Cache me if you can

We spent this morning geocaching in a nearby town.

“Geo-whatting?” did you ask?

Geocaching. It was first described to me as an online treasure hunt  but that isn’t accurate. It’s true that can find a list of caches online on the official Geocaching website but there’s much more to it than that.

Sign up for free (there is a premium membership as well if you want to pay for that but you definitely don’t have to). Then download GPS coordinates for the caches you want to find.

And go out and find them.

So rather than an online treasure hunt, it’s a real world treasure hunt.

Sounds easy, right? Well, sometimes it is and sometimes it isn’t. Caches range in size, terrain and difficulty.

Once you find one, there is usually a log to sign. There may be small items left by other cachers for exchange. We leave a dinosaur sticker but rarely take anything.

And don’t forget to complete the online log as well.

There might also be “trackables” that can be moved from cache to cache and their movements are logged online.

Don’t be discouraged if it sounds a bit confusing. Sign up, find one near you and have a go.

We also use a smartphone app, c:geo, which is free to download and will find caches and and act as a GPS too. Then you can log your find on the app, or wait til you get home to your computer.

One of the things that we really like is that it takes us to places and bits of history and information that we might not have found otherwise.

Even in our local area we learn something each time we go. Today we were led to this memorial to underground miners who were killed at work.


And to this mining machinery display at the Blackwater International Coal Centre. We didn’t find the cache here. We’ll have to go back.


Are you already a geocacher?
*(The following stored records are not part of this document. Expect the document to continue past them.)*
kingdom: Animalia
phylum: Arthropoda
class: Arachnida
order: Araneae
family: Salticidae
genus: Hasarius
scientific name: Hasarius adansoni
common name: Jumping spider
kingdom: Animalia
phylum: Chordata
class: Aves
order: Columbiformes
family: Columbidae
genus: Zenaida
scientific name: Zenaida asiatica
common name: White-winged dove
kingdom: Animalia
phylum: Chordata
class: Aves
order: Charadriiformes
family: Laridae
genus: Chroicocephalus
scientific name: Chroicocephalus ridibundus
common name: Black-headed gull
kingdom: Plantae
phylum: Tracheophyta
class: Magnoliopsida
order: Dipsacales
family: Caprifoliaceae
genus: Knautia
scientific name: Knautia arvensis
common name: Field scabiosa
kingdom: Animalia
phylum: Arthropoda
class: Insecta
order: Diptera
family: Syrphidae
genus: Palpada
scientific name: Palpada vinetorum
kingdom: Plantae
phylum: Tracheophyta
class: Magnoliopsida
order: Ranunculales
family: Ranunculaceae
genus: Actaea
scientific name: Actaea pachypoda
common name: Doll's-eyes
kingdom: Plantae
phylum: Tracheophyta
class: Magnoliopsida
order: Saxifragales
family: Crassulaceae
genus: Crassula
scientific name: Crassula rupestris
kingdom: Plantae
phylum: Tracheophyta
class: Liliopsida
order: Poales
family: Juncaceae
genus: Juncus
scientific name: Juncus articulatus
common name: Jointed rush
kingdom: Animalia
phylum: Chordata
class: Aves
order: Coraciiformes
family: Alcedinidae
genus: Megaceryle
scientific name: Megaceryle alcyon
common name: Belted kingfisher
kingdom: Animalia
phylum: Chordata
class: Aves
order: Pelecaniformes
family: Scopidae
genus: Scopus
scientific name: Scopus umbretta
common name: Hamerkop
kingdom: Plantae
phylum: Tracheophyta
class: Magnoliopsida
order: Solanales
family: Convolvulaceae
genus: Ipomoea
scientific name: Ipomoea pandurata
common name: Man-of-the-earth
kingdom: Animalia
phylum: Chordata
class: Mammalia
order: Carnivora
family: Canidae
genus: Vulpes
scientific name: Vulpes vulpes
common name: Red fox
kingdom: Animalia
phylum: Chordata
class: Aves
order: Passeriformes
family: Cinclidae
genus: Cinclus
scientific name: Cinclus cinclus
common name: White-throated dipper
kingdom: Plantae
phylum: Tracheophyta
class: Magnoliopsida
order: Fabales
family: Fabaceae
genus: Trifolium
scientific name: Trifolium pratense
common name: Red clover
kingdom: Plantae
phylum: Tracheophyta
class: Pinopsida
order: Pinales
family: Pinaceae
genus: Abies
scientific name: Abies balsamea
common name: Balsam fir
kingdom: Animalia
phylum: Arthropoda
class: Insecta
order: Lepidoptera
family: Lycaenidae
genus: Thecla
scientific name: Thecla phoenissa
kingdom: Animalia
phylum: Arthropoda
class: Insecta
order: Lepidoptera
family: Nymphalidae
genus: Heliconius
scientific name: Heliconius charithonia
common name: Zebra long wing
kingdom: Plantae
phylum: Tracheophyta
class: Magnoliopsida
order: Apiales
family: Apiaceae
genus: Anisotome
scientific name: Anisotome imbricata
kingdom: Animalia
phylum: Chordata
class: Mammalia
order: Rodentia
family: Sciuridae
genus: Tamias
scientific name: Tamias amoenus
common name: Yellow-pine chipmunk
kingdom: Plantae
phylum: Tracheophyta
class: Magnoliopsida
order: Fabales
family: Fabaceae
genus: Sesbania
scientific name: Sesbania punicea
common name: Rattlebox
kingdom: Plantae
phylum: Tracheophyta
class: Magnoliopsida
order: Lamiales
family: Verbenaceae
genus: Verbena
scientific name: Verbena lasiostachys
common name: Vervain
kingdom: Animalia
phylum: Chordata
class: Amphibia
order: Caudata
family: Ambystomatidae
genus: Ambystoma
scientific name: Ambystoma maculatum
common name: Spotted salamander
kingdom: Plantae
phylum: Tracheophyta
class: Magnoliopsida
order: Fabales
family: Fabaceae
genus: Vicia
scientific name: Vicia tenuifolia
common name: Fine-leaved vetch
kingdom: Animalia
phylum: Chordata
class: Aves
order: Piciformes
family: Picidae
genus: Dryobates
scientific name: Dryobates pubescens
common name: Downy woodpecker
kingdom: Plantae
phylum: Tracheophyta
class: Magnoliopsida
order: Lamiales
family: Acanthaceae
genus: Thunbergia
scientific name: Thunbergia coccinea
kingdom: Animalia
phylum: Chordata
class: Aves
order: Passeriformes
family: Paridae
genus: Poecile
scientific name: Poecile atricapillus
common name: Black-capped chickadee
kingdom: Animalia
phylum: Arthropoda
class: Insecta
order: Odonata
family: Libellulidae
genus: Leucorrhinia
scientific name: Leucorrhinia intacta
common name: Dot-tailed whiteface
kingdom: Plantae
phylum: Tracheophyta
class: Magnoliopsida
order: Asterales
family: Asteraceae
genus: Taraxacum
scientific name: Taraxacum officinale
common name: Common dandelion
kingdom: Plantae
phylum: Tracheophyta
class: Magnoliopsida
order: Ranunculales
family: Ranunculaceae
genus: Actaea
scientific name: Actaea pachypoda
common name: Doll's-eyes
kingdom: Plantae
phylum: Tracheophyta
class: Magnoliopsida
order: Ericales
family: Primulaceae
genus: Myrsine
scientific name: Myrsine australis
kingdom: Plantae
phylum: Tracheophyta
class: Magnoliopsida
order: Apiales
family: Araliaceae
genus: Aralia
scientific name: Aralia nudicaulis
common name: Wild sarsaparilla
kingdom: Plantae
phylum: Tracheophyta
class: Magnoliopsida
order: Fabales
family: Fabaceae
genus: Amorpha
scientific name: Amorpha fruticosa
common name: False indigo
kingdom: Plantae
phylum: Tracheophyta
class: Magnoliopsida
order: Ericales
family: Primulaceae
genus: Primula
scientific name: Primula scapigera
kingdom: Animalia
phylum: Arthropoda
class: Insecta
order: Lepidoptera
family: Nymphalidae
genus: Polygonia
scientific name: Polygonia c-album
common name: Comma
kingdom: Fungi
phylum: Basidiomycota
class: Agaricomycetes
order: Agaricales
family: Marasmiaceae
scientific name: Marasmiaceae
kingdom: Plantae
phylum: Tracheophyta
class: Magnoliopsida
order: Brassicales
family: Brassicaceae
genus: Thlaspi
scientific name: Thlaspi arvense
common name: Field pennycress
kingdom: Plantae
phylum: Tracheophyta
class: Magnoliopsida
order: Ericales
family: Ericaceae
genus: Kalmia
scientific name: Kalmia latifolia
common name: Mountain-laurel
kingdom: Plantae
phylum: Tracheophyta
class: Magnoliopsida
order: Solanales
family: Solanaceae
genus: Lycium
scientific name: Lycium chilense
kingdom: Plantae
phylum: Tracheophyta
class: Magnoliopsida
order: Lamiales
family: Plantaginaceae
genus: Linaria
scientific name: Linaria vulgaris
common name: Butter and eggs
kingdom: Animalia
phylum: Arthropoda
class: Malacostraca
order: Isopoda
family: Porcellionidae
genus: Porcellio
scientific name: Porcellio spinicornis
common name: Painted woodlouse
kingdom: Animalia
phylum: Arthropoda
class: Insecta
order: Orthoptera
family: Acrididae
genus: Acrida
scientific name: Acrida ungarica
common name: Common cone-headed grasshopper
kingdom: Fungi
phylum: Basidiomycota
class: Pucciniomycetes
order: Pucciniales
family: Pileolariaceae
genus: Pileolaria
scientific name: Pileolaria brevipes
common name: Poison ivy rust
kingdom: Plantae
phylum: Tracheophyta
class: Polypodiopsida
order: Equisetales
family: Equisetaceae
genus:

What’s your favourite find? Mine is a cleverly hidden one within walking distance of home. It took us 3 goes to find it.

Not signed up yet? Give it a try and let me know how you go. And “cache” us if you can. We have 42 finds logged so far.

Only several million to go!



6 thoughts on “Cache me if you can

  1. Pingback: Treasure hunt, hidden clues, let’s go geocaching! | Third Time Lucky!

  2. I love geocaching and I love how it combines with my other great interest of being outdoors. But my favourite ever caches were a series of six by a Hong Kong genius cacher themed on the five senses, (plus geosense as the sixth in the set). The guy had made fortune cookies with the final coordinated hidden on the paper inside (taste), hidden a box of mystery scents (smell), rigged up a two-person-required touch-triggered vibration system (touch), installed a fake CCTV camera with a small screen (sight), and somehow got a radio broadcast constantly broadcasting in a specific area (sound). I solved them over three visits and felt giddy with childish amazement at the skill and time put into creating them.

    I’ve recently hidden my first couple, nothing as well-designed as his but hopefully I can aspire to that!

    (If you’re in Hong Kong you can find them using the GC codes: GC57JV2, GC5QGZE, GC5QGZQ, GC5QH01, GC5QH07, GC5XXQ5.)


    • Wow! What an amazing series of caches. No wonder you were excited to solve them. We’ve only been to Hong Kong once and were saying just the other day that we may not have got the best out of it. We’ll definitely have a look at these if we head back that way. Thanks for the tip.